15q11部分の遺伝子変異による疾患です。通常の染色体分析では欠損部位がはっきりと検出されない微細欠損が多いためFISH法(蛍光色素で標識したDNAの断片を使って、その断片に相当するゲノム部位の欠損などを検出する方法)を利用して診断がなされます。
 この症候群は、出生時に筋緊張低下が強いことから気づかれ、発達は遅れがちになります。幼児期より食事量が増え、小児期より肥満傾向が出ますが、手足は比較的細く先細りです。痛みの感じ方が弱く、痛みの訴えも少ないので、周囲の注意が必要です。比較的こだわりが強い性格なので、疾患の特徴をよく理解して養育に関わることも大切です。

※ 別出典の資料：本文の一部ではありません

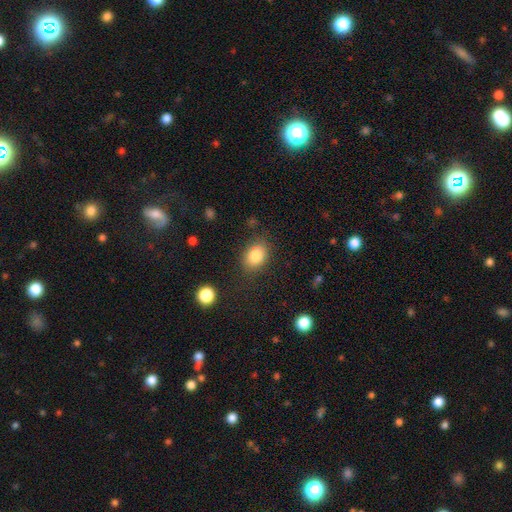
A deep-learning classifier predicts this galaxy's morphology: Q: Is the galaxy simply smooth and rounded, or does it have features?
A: smooth — 84%.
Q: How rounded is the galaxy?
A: in between — 69%.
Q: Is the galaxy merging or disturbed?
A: none — 82%.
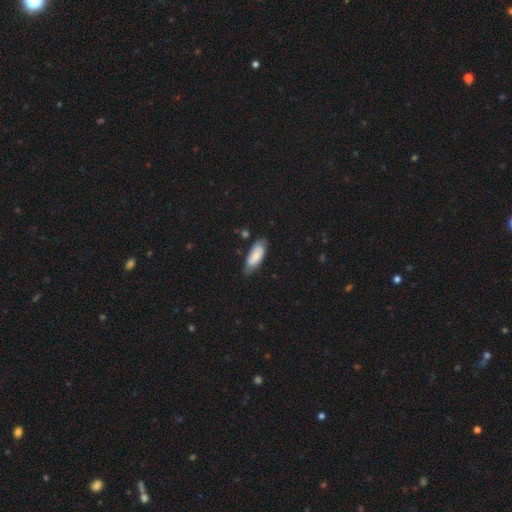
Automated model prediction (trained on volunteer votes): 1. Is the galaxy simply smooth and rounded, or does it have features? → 71% smooth, 23% featured or disk, 6% star or artifact.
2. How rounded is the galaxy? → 75% in between, 23% cigar-shaped, 2% round.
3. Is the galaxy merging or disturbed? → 66% none, 26% minor disturbance, 5% major disturbance, 3% merger.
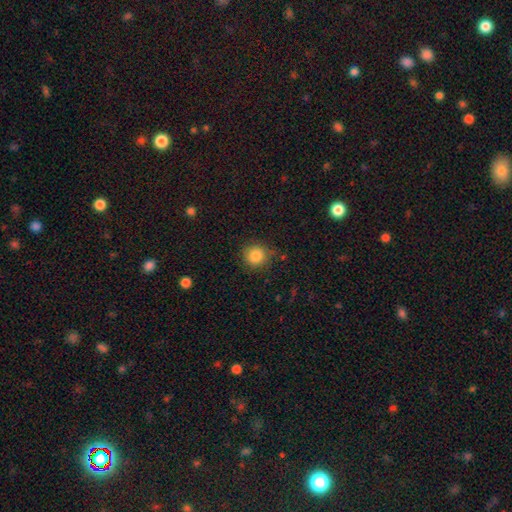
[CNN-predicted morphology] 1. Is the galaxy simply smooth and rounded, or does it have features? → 85% smooth, 10% star or artifact, 5% featured or disk.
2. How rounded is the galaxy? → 92% round, 7% in between, 1% cigar-shaped.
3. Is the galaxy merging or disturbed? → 83% none, 12% minor disturbance, 3% major disturbance, 2% merger.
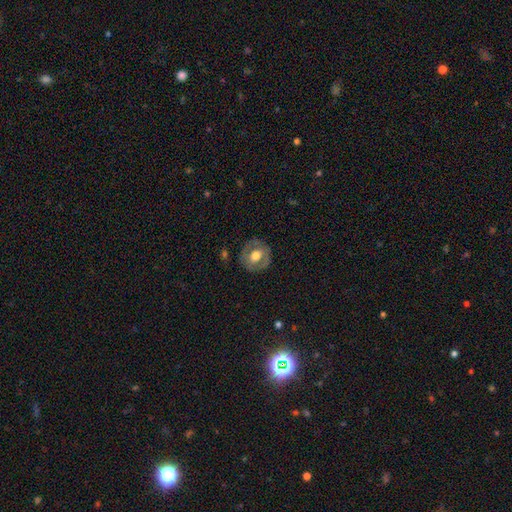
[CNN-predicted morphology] This is possibly a featured or disk galaxy (51%). It is clearly not viewed edge-on (95%). Merging: likely none (79%).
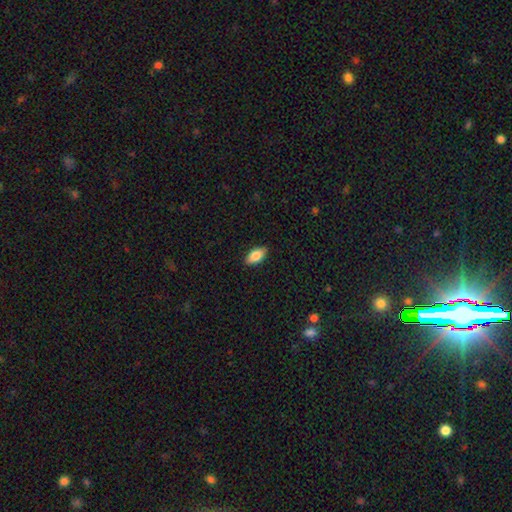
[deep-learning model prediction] smooth-or-featured: smooth: 82% | featured or disk: 12% | star or artifact: 7%
  how-rounded: in between: 89% | cigar-shaped: 8% | round: 3%
  merging: none: 89% | minor disturbance: 8% | major disturbance: 2% | merger: 1%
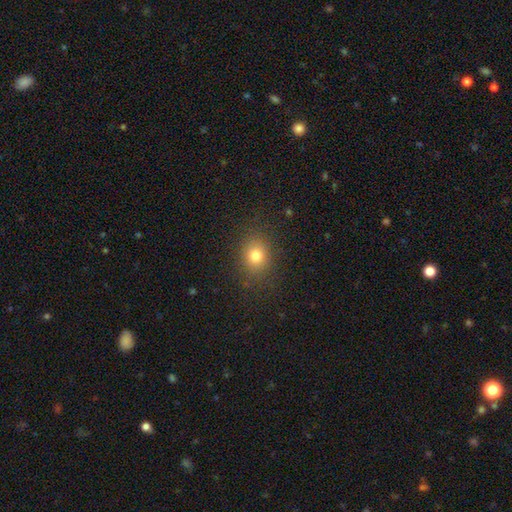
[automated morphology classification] Q: Smooth or featured?
A: smooth (78%); runner-up: star or artifact (14%)
Q: How rounded?
A: round (60%); runner-up: in between (39%)
Q: Merging?
A: none (86%); runner-up: minor disturbance (9%)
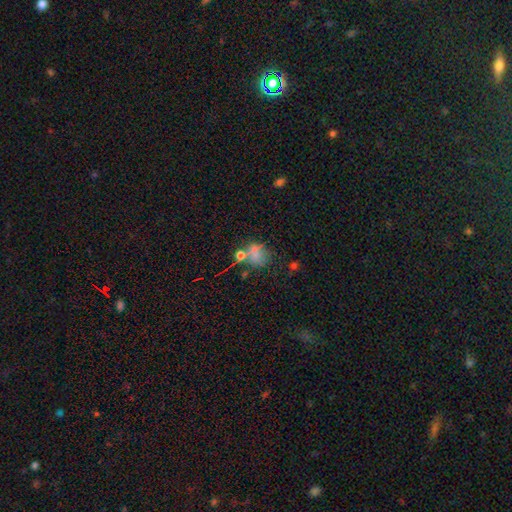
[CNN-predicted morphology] A smooth galaxy with no disk features (58%) that is round (57%).

Vote fractions:
- Smooth or featured? smooth: 58% / star or artifact: 22% / featured or disk: 20%
- How rounded? round: 57% / in between: 42% / cigar-shaped: 2%
- Merging? none: 39% / merger: 23% / minor disturbance: 19% / major disturbance: 19%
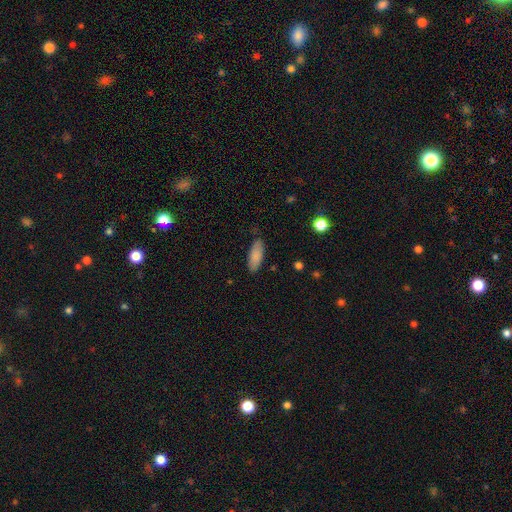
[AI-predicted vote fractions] A smooth galaxy with no disk features (86%) that is in between round and cigar-shaped (71%). Merging: none (84%).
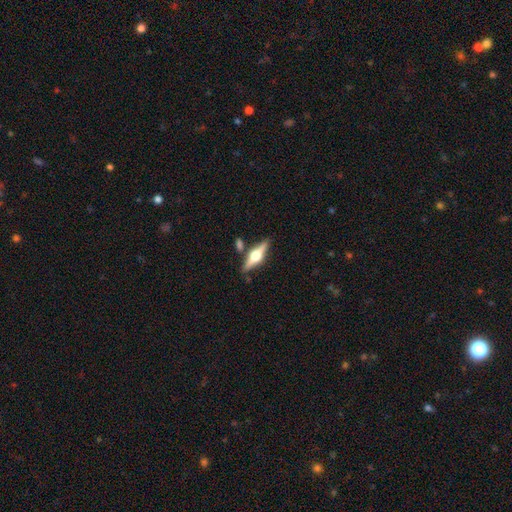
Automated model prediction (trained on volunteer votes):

 低身長には成長ホルモン治療が考慮されることもあります。性腺機能も低下します。過食は極端な肥満にもつながるので、食事の盛りつけを工夫するなど本人の満足をはかったうえでの食事量のコントロールとともに運動が大切です。
 この疾患の原因は、父由来の遺伝子が発現しないこと(父由来の遺伝子の欠損、父由来の15番染色体が欠失し母由来の染色体が重複したダイソミーなど)によることがわかりました。この疾患と同じ部位に遺伝子の変異がある疾患には、けいれんや発達障害で知られるアンジェルマン(Angelman)症候群がありますが、これは逆に母由来の遺伝子発現がありません。このように親のどちらから由来したかによって遺伝子の発現が違う現象は、ゲノム刷り込み現象(インプリント)と呼ばれます。